Галиаскар представил розовощекого, крепкого Амри-эфенди и вспомнил разговоры о том, что жена маклера Алчина долго лечилась у него от бесплодия и в конце концов родила славного мальчонку, похожего на доктора.
Потом, ускакав на вороном жеребце в степь, Галиаскар долго сидел возле одинокой могилы с покосившейся стелой. И думал: когда б вина была в нем самом, он тоже отправил бы жену лечиться, и пусть бы его сын был вылитый месье. Но это был бы его, Галиаскара, наследник. Впрочем, он был уверен, что виноват не он, а хрупкая жена его.
Но вот в один год умерли дочь и сын, и Галиаскару стало страшно.
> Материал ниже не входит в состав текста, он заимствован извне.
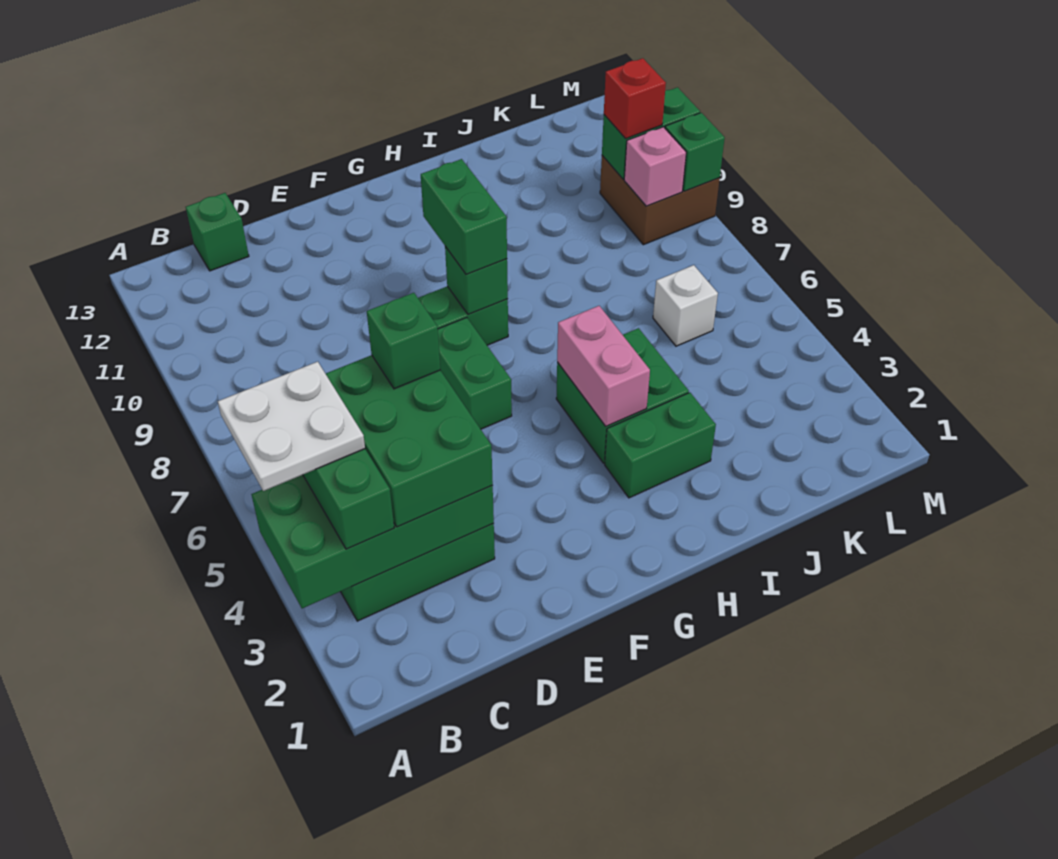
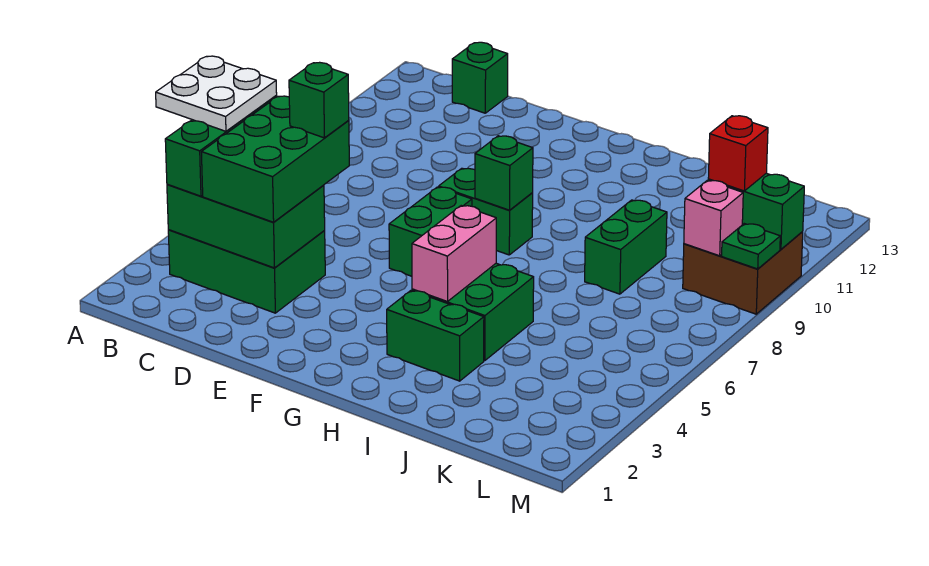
green 2x4 brick [251,475,494,608] -> green 2x3 brick [167,184,325,268]
green 1x2 brick [421,159,507,274] -> green 1x2 brick moved to [585,200,667,294]
white 1x1 brick [653,265,718,346] -> none
green 1x1 brick [665,113,725,191] -> green 1x1 plate [722,224,780,269]

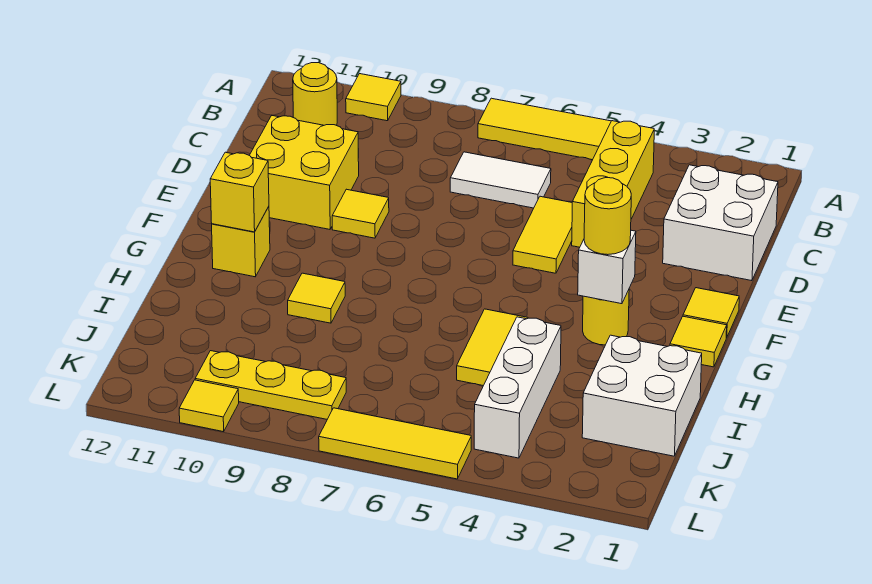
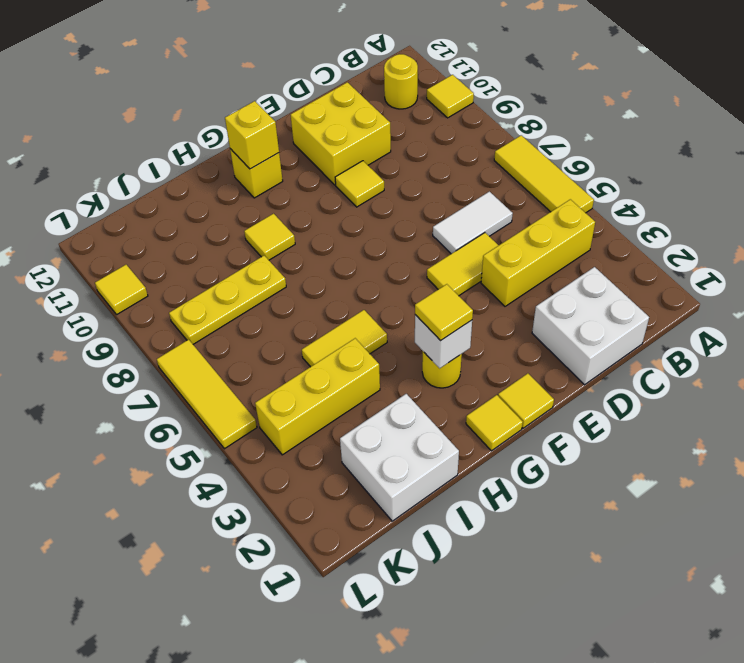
white 1x2 tile [450,152,551,208] -> white 1x2 tile turned to [433,192,513,254]
yellow 1x1 round brick [584,178,631,255] -> yellow 1x1 tile [415,284,473,341]
white 1x3 brick [474,317,561,458] -> yellow 1x3 brick [255,338,380,455]
yellow 1x3 plate [195,351,346,419] -> yellow 1x3 plate turned to [169,256,286,344]

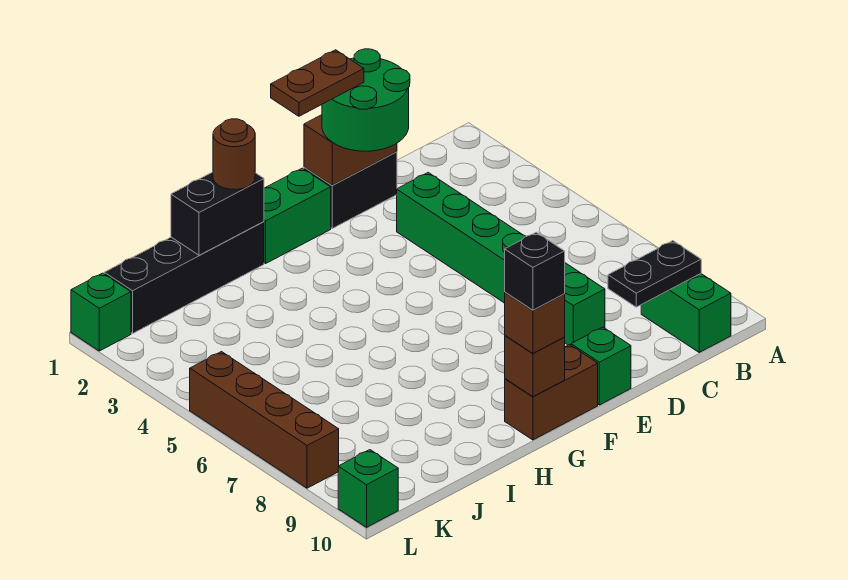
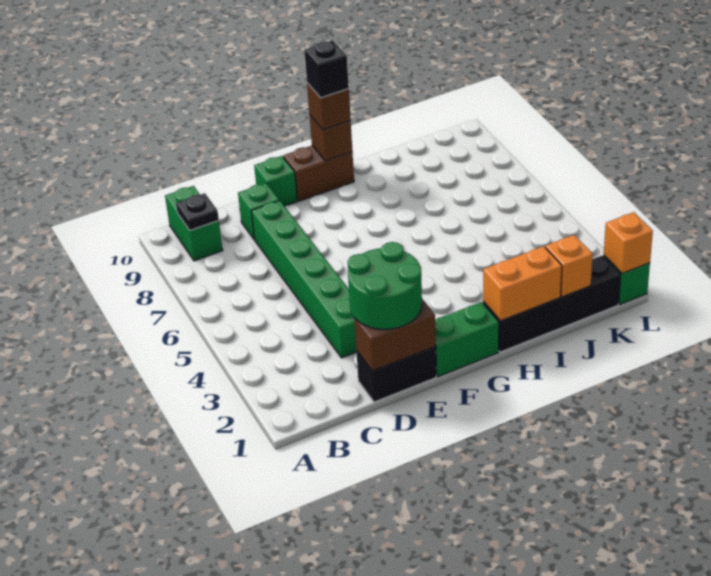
black 1x2 plate [608,241,701,307] -> black 1x1 plate [176,193,219,230]
brown 1x2 plate [271,50,364,116] -> none
black 1x2 brick [171,172,264,255] -> orange 1x2 brick [483,246,562,321]
brown 1x1 round brick [213,119,255,190] -> none
none -> orange 1x1 brick [545,235,593,297]
none -> orange 1x1 brick [604,212,653,273]
brown 1x4 brick [190,352,339,488] -> none
green 1x1 brick [338,450,398,527] -> green 1x1 brick moved to [238,183,279,240]

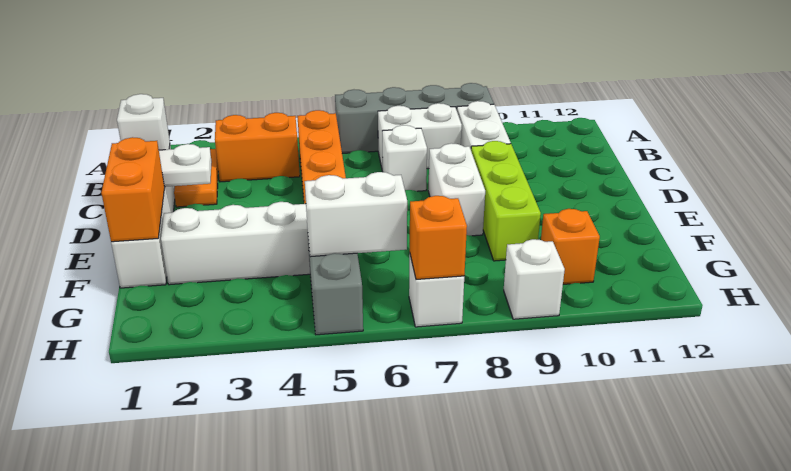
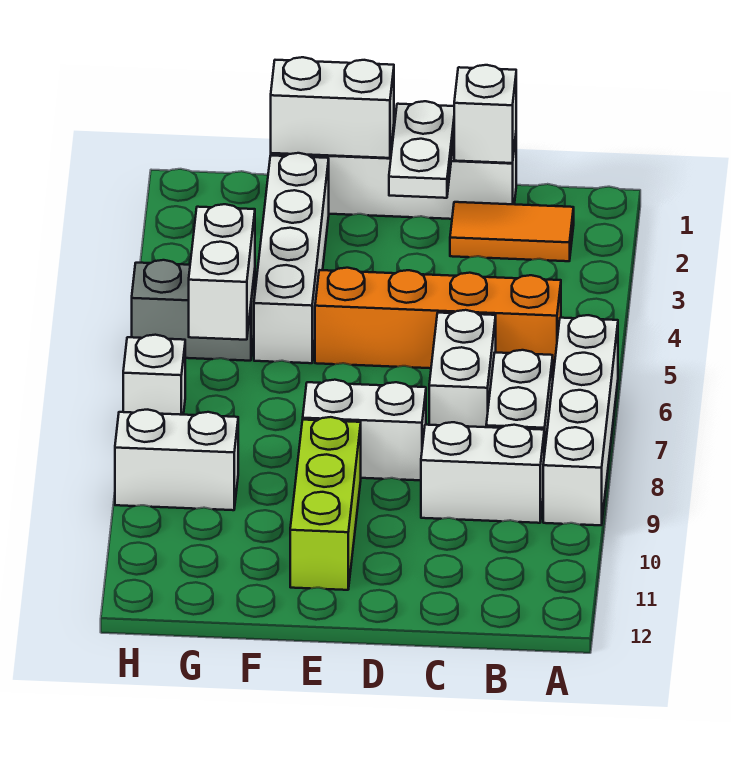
grey 1x4 brick [335,83,494,153] -> white 1x4 brick [543,315,618,525]
orange 1x2 brick [215,113,300,182] -> none
white 1x1 brick [382,125,427,191] -> white 1x2 brick [429,310,496,427]
lime 1x3 brick [471,141,541,261] -> lime 1x3 brick turned to [290,417,361,590]
orange 1x2 brick [101,137,165,242] -> white 1x2 brick [271,57,394,158]
orange 1x1 brick [541,209,600,284] -> none
orange 1x1 brick [410,196,467,279] -> none
white 1x1 brick [504,239,565,319] -> white 1x2 brick [115,410,238,510]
Его сильный дух, благодаря которому он столького достиг, поколебался.
— Боже, ну хоть бы Газиза-младшая была мальчиком! — воскликнул он как-то с болью. — Я бы любил его как своего сына и сделал наследником!
Жена, которая с настоящей стойкостью хатуней переживала горе, мягко сказала:
— В Кырлае у чужих людей мыкается брат Газизы. По слухам, он истинный махдум — и читать, и писать умеет, и умница, говорят, необыкновенный.
— Газиза, милая… немедленно пошлем человека в Кырлай! Пусть привезет мальчишку!